---------- EXCERPTED RECORDS

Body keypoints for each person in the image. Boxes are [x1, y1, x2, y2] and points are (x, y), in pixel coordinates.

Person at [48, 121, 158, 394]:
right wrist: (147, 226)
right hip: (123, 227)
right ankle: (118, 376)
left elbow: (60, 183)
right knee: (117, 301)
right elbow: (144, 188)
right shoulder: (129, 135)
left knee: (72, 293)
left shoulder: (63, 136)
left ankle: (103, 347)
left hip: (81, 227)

--------------------

The full listing above should be restated word for word.

▸ **RESULT OF THIS EXERCISE**:
Body keypoints for each person in the image. Boxes are [x1, y1, x2, y2] and points are (x, y), in pixel coordinates.

Person at [48, 121, 158, 394]:
right wrist: (147, 226)
right hip: (123, 227)
right ankle: (118, 376)
left elbow: (60, 183)
right knee: (117, 301)
right elbow: (144, 188)
right shoulder: (129, 135)
left knee: (72, 293)
left shoulder: (63, 136)
left ankle: (103, 347)
left hip: (81, 227)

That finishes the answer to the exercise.